In 1973, influential filmmaker Jean Rouch wryly explained why he made documentaries about vanishing cultures: "Why do I take the camera among mankind? My first response will always, strangely, be the same: 'For me.'" Trained as an anthropologist, Rouch had a good many more reasons than that, but his statement was honest and philosophical. "Film," he added, "is the only means I have to show someone else how I see him." In the 1950s his embrace of new technologies — portable cameras and audio equipment — helped Rouch stand on the shoulders of Robert Flaherty (Nanook of the North) and Dziga Vertov (The Man with the Movie Camera), innovators who recognized in the earliest days of cinema that a camera has the potential to break down barriers between people, like a little machine that captures the truth, or at least something close to it.

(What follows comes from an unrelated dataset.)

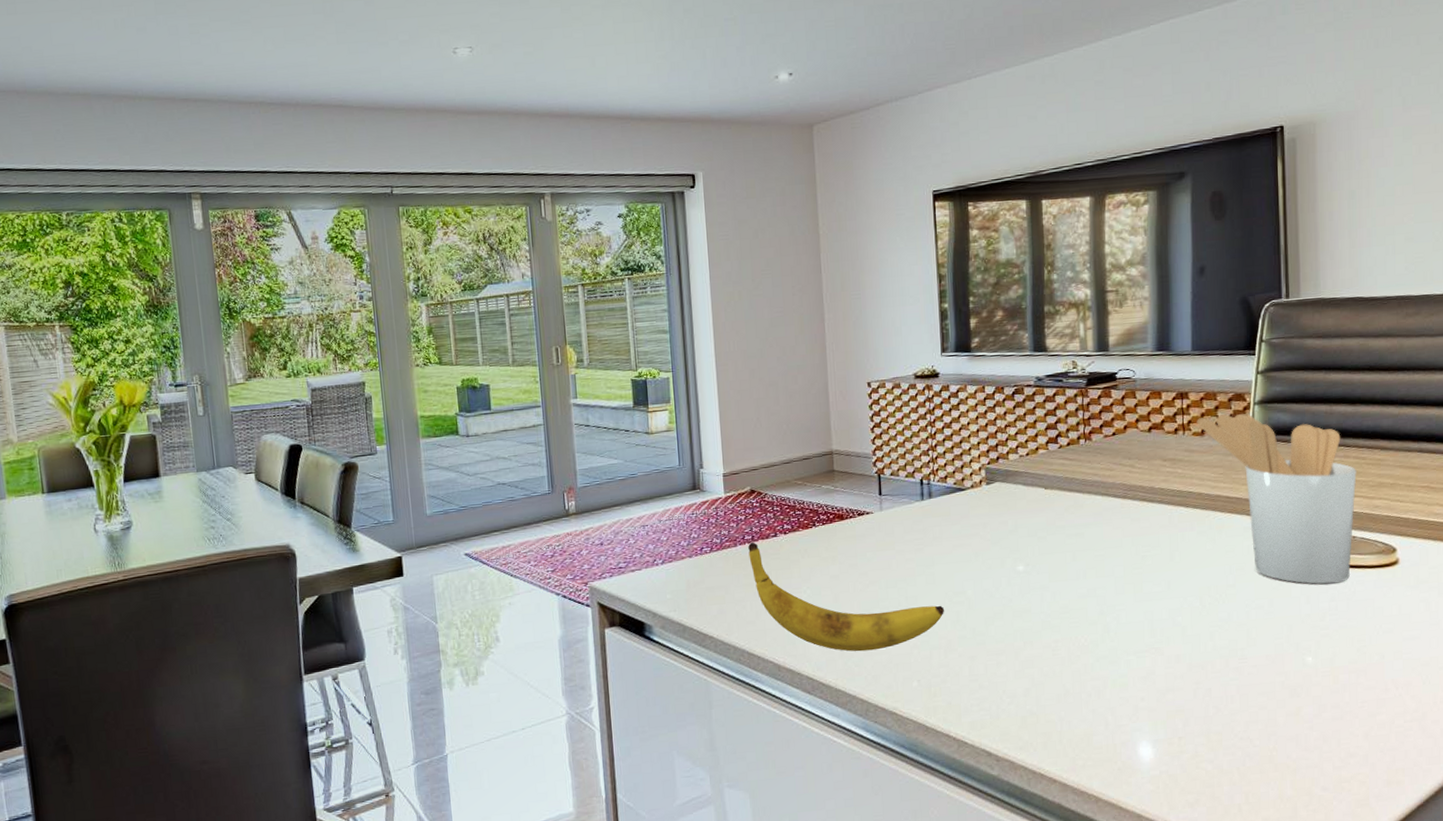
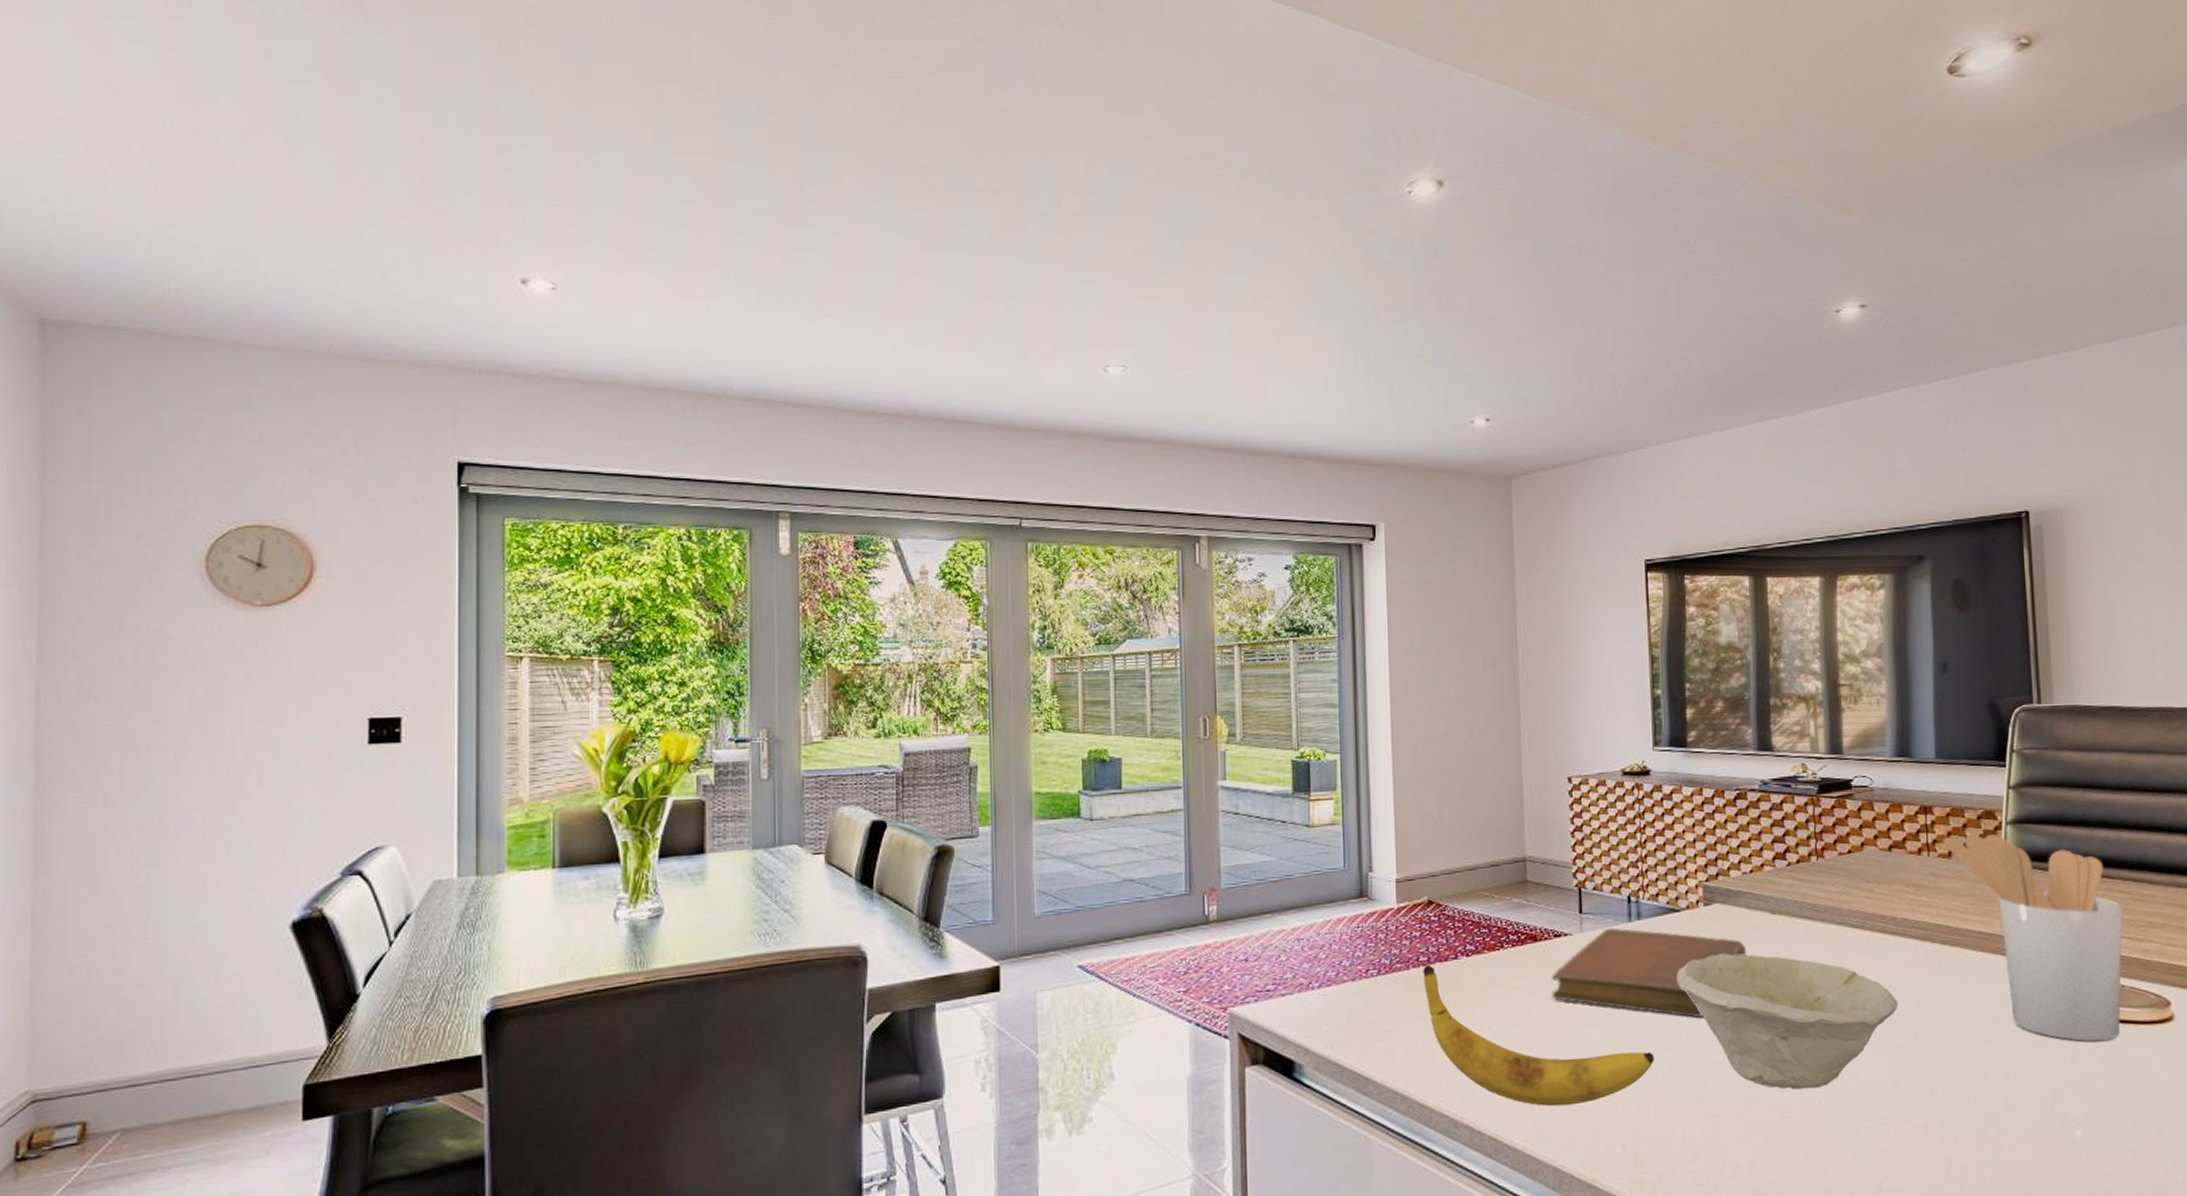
notebook: none [856,506,1024,577] -> present [1551,928,1747,1019]
bowl: none [964,523,1155,632] -> present [1678,954,1898,1090]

Born in Houston a year before Rouch made that statement, Jonathan Caouette grew up with one of those machines at his side, and he hung onto it like a security blanket through his family's dark nights. Tarnation, the 90-minute film that he extracted from two decades of footage, tries to untangle his complicated past and get at something close to the truth. It's his own story — he was a troubled kid with abusive foster parents, a boy who made slasher movies with his friends and partied at adult clubs when he was a teen — but it's also the story of his mother and her mental illness and the story of his grandparents who raised him, intermittently, during his mother's extended hospital stays. Caouette now seems like someone coming up for air after a long, breathless struggle; Tarnation is his testament of survival.
The promise of personal video is that it'll put the power of moving images into the hands — and homes — of ordinary people. It's another frontier opened by technology, a place that cameras have, until now, been too bulky or too foreign to go unnoticed. Albert Brooks poked fun at the attempts to film domestic spaces in his hilarious first movie, Real Life, where men with cameras mounted on their heads lurk around Charles Grodin's dinner table as he tries to carry on a normal — quote unquote — conversation with his family. But since then cameras have become as familiar as socks in many American homes, and for kids like Jonathan, the camera has become a substitute for a leather-bound diary, trusty and worn, a keeper of secrets.
Although Tarnation may foreshadow a new era of personal filmmaking, it doesn't necessarily herald the coming of a great filmmaker. Caouette's 90 minutes are a jumbled mass of images, aligned in arbitrary grids and edited with little grace. Maybe the high-volume, monotonous pace mirrors Caouette's own inability to order his life and his own tendency toward melodrama, but his movie would benefit from a keener, more curious eye. Instead of using the grammar of cinema to tell his story, he relies on pages of scrolling text that read like the piteous scribbles of a teenager holed up in his room with the stereo blasting. The world's against me. Woe is me.
Granted, young Jonathan had plenty to be woeful about, but the movie is best when it slips quietly into the air pockets between his family's dramatic episodes, showing Caouette's natural, spooky talent for acting in the process. A monologue he delivers when he's surely not a whisker over 12, playing the part of a battered housewife, is as riveting as it is disturbing. He's acting for an audience of one, his camera, and although it's not the kind of scene that would be the heart of most movies, it might be the heart of this one. At that moment Tarnation is tensely electric and seemingly on the verge of fulfilling its promise by tapping into an unexplored vein of human experience.
But an older Caouette, the one who edited this movie and seems to be at the mercy of his flair for drama, eventually abandons this intimacy to cater instead to an irresistible new audience, one raised on ambush journalism and televised domestic disputes. When he confronts his family or puts them in awkward situations for the sake of a good scene, dutifully waiting for one party to stomp out of the room, his movie feels simply conventional. It's no longer "for me" or even "for us" but all too eager to evoke pity in an unseen third party; it's "for you," the audience who expects an emotional roller coaster. Over-extending, Caouette says — in text — that his mother was a beauty before her unnecessary shock treatments, as if they're that much worse for having spoiled her appearance. With backhanded sympathy like that, it's no wonder the movie wasn't released on Mother's Day.
The video revolution may indeed be televised, and the truth may be streamed at so many bits per second, but the technology alone won't be enough. It will require revolutionaries, filmmakers who are sensitive to the needs of images that are so intimate they can either crush or be crushed, so tenuously powerful that they're devastating only until someone tries to make them more so. Caouette's life is filled with extraordinary experiences, but extraordinary experiences are nothing new to the movies. The ordinary ones, the ones that the tiny ubiquitous cameras have the greatest potential to reveal, remain, for the time being, elusive.